In an interview with CNN, NASA administrator Charles Bolden suggested that NASA stretched out the shuttle program far longer than it should have. “It was time for the shuttle to go a long time ago, in deference to a vehicle that was going to take humans to the Moon,” he said, suggesting that the Challenger accident 25 years ago forced NASA “to stick with the shuttle and break off our exploration dreams for a while.” He also criticized the situation that has developed over the last several years, with a gap of several years between the impending retirement of the shuttle and a replacement system to carry US astronauts to orbit. “What is not acceptable is the fact that the most powerful nation in the world, the United States of America, finds itself in a situation that we didn’t do the proper planning to have a vehicle in place to replace shuttle when it lands its last landing in June,” he said.
(He added that we now have the opportunity “to pick up where we left off, pre-Challenger” and resume plans for human exploration beyond Earth orbit, adding that the president told NASA to put people on Mars “by 2030?. Actually, in his April 15, 2010, speech at KSC, President Obama set no specific deadline for landing humans on Mars, instead saying that by the mid-2030s humans could orbit Mars, and “a landing on Mars will follow”.)

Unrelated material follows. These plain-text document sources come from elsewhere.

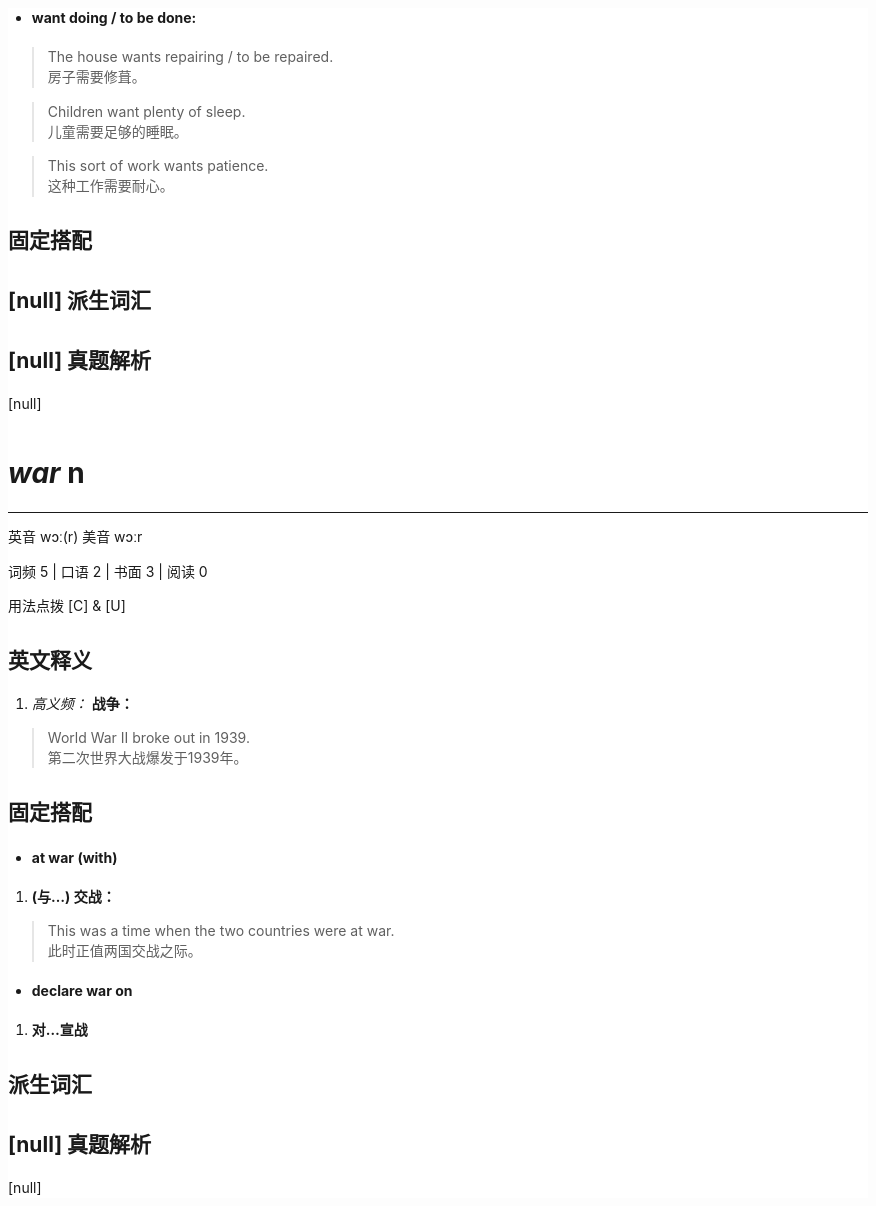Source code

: 
- #### want doing / to be done:

> The house wants repairing / to be repaired.  
> 房子需要修葺。

> Children want plenty of sleep.  
> 儿童需要足够的睡眠。

> This sort of work wants patience.  
> 这种工作需要耐心。

固定搭配
---
[null]
派生词汇
---
[null]
真题解析
---
[null]


# ***war*** n
---
英音 wɔː(r)     美音 wɔːr

词频 5 | 口语 2 | 书面 3 | 阅读 0

用法点拨  [C] & [U]

英文释义
---
1. *高义频：* **战争：**  


> World War II broke out in 1939.  
> 第二次世界大战爆发于1939年。

固定搭配
---
- #### at war (with)
1. **(与…) 交战：**  


> This was a time when the two countries were at war.  
> 此时正值两国交战之际。

- #### declare war on
1. **对…宣战**  


派生词汇
---
[null]
真题解析
---
[null]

In the near term, though, there’s the issue of flying out the remaining shuttle flights, including STS-135, the mission added in last year’s authorization bill intended in part to reduce, albeit only incrementally, the post-shuttle gap. Without a FY11 budget, though, there’s the question of whether NASA will be able to afford that additional flight. Bolden, in his CNN interview, said it likely would. “We are budgeted for 135 and unless something disastrous happens, it’s our intent to fly it,” he said. Shuttle managers are also confident the money will be there. “We have a plan in place to shuffle the money around and fund the flight, STS-135,” said shuttle launch integration Mike Moses, the Orlando Sentinel reports, adding that “we’ve gotten the letter from headquarters saying we’ll be able to fly STS-135 regardless of what happens in the next budget.”
Less confident, though, is Rep. Pete Olson (R-TX), who told Houston TV station KTRK that “it’s still a fight” over whether NASA gets sufficient funding, suggesting yet again that money be taken from NASA earth sciences programs to pay for the shuttle mission, should it come to that. While the House has passed a continuing resolution (CR) to fund the government through the rest of fiscal year 2011 (cutting NASA’s budget by several hundred million dollars in the process), key senators oppose the bill, raising the odds of a government shutdown when the current CR expires at the end of next week, which could further complicate the agency’s plans.
“We’re optimistic it’s going to be there when we get there,” Chris Ferguson, commander of STS-135, told KTRK. “If it is, fantastic and if it’s not, well it’s the will of taxpayers.”